Suppose, as a thought experiment, you could create the ideal, perfect, social network or discussion board. Say, with 40 of the smartest, most creative, quirkiest, considerate people you knew. Hell: the 40 top exemplars of this on the whole planet. It would be a pretty awesome network.
(I know this because I accidentally created something like this, just by creating a small group with smart and interesting people in it. It really was surprisingly good.)
It can only get worse.
Because if you've already got the best, then anyone else you can add will be less smart, less creative, less quirky, less considerate, than who's already in the group.
And at some point you'll notice. Maybe at 50 people, or 500, or 5,000, or 50k, or 500k, or 5m, or ....
For a few reasons.
- Gradation of capabilities. These are ordinalities, not cardinalities.

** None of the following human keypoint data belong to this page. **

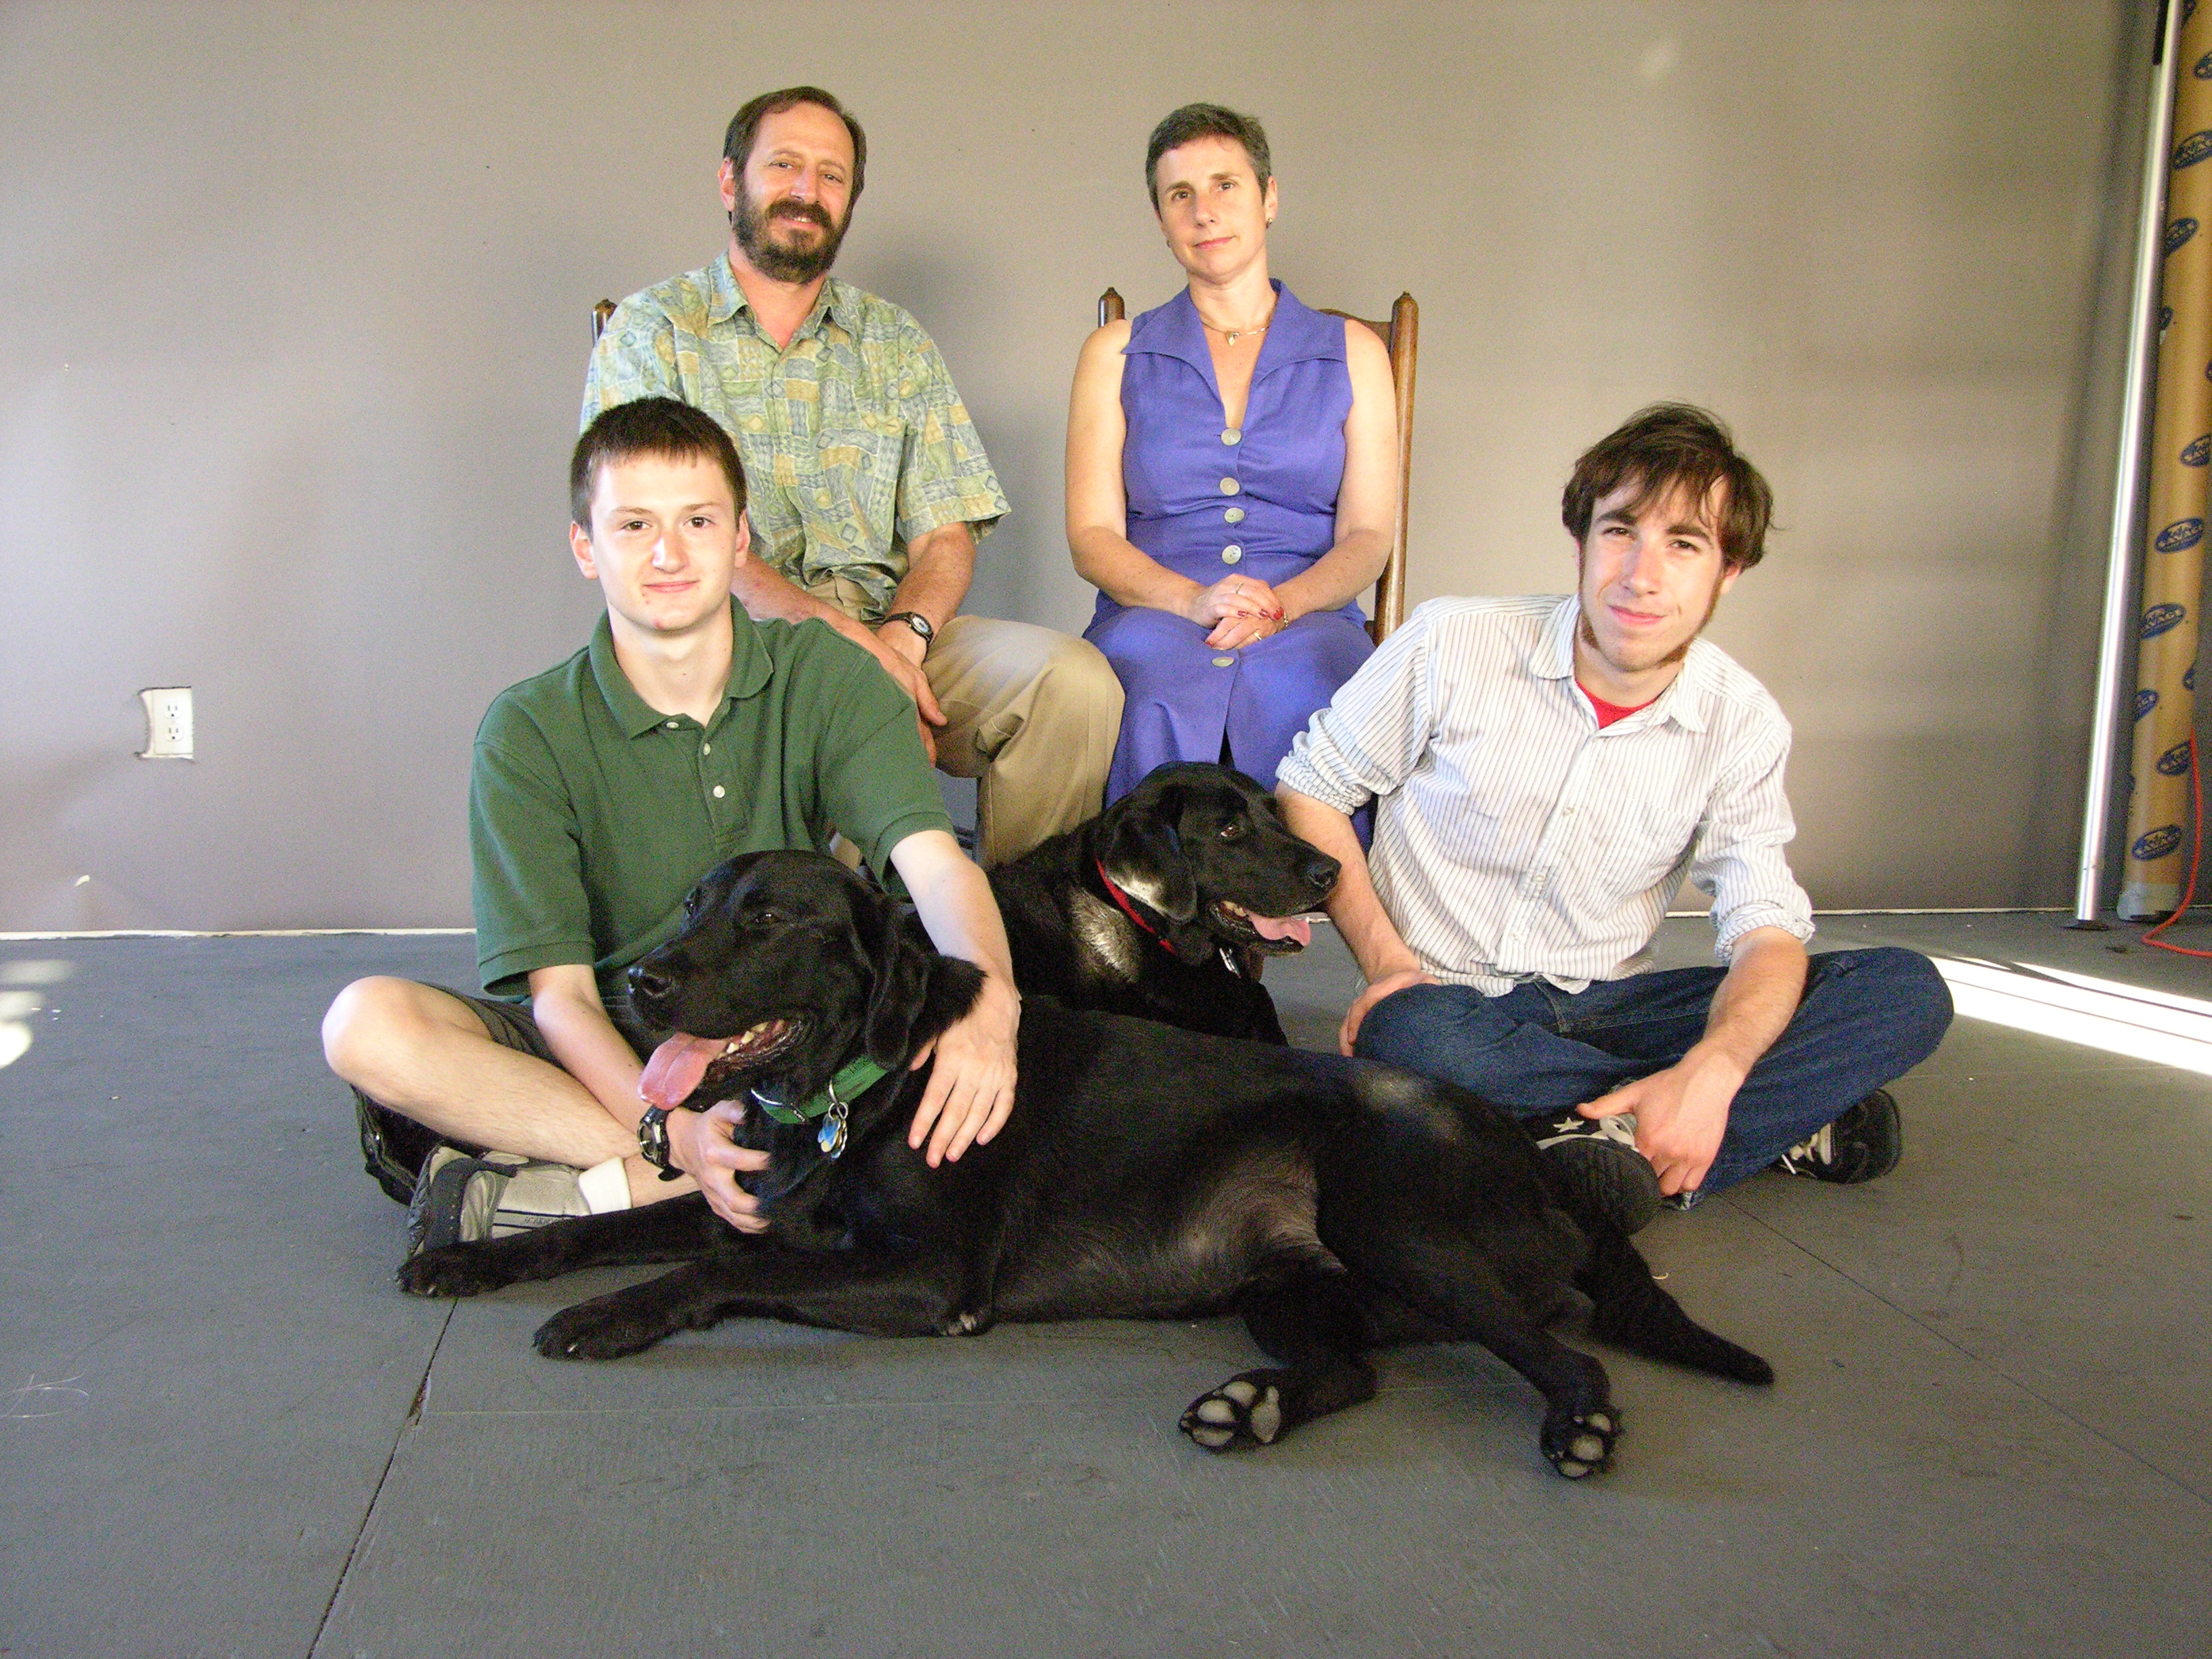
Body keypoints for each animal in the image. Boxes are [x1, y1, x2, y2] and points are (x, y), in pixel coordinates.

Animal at [400, 849, 1772, 1478]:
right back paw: (1248, 1405)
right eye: (691, 904)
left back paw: (1579, 1429)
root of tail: (1536, 1160)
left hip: (1399, 1224)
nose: (640, 979)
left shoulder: (925, 1279)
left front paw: (603, 1316)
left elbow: (705, 1275)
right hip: (1289, 1281)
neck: (862, 1083)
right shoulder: (755, 1213)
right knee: (1350, 1370)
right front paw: (476, 1258)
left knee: (1569, 1353)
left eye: (769, 919)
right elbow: (600, 1228)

- Limits to common experience and interest.
- Differences of opinion. Or morals. Or philosophy.
- Just plain scale.
https://mastodon.cloud/@dredmorbius/1058991
And many new communities don't start out as highly-selective. There's something of a double-downward-wedge at play:
- If a community starts out selective and grows, it can only dilute the original cohort.
- If a community starts out antisocial, even slightly, it has a profound tendency to drive off the more pro-social members with time, what's been called "the evaporative cooling effect", or the Nazi at the Bar problem.
https://web.archive.org/web/20101012105003/https://blog.bumb...
https://web.archive.org/web/20101126001133/http://lesswrong....
https://old.reddit.com/r/TalesFromYourServer/comments/hsiisw...
The situation also appears with specific channels or publications. TLC was once the PBS-affiliated, NASA-sponsored The Learning Channel. H.L. Mencken's American Mercury was once a highly respected literary magazine. Both transformed tremendously. You're likely aware of TLC, the Mercury's story is probably less known today:
https://en.wikipedia.org/wiki/The_American_Mercury
There are communities that do remain reasonably coherent over time. Most of them are size-constrained, many cycle through members. Universities and colleges are classic examples of these. Most of their members, the undergraduates, remain with the institution for only a few years --- graduating in 4 or 5 typically, though many don't graduate (drop-out rates may approach 50%). Staff and faculty tend to remain longer, and provide institutional memory, though the institutions themselves provide some of that robustness as well.
There's much made of the failure of planned utopian communities, though it seems to me that the archetypal college town often strongly resembles one, and many of these have persisted for a century or more, which is longer than most other planned communes. (There are some exceptions in the latter case.)
Admissions standards, a highly-encouraged stay-a-while-then-move-on dynamic, a clearly articulable goal, viable economic support (in the case of higher-ed, a fair bit of that being direct or indirect governmental aid), and attention to the underlying needs of a community and institution, all seem to help.
As David Weinberger's noted, conversation doesn't scale very well.
And intimacy doesn't scale at all. Yet it seems to be what many social networks are trying to promise. Intimacy is virtually by definition the inverse of scale, and any attempt to try to scale it will end in tears.
https://www.etymonline.com/word/intimate
Yes, you can share a moment with a stranger. But if both of you move on, then it's just that one moment. And even in live performance, the relationship of audience to performer, no matter how strong, is parasocial, it's not a reciprocal relation (something both fans and stars eventually come to grapple with).
https://diaspora.glasswings.com/posts/4bdf7470aa0301394c7000...
So, no. You can have a small, selective, intimate, and focused community. Or you can have something else.
The question comes down to: which do you prefer?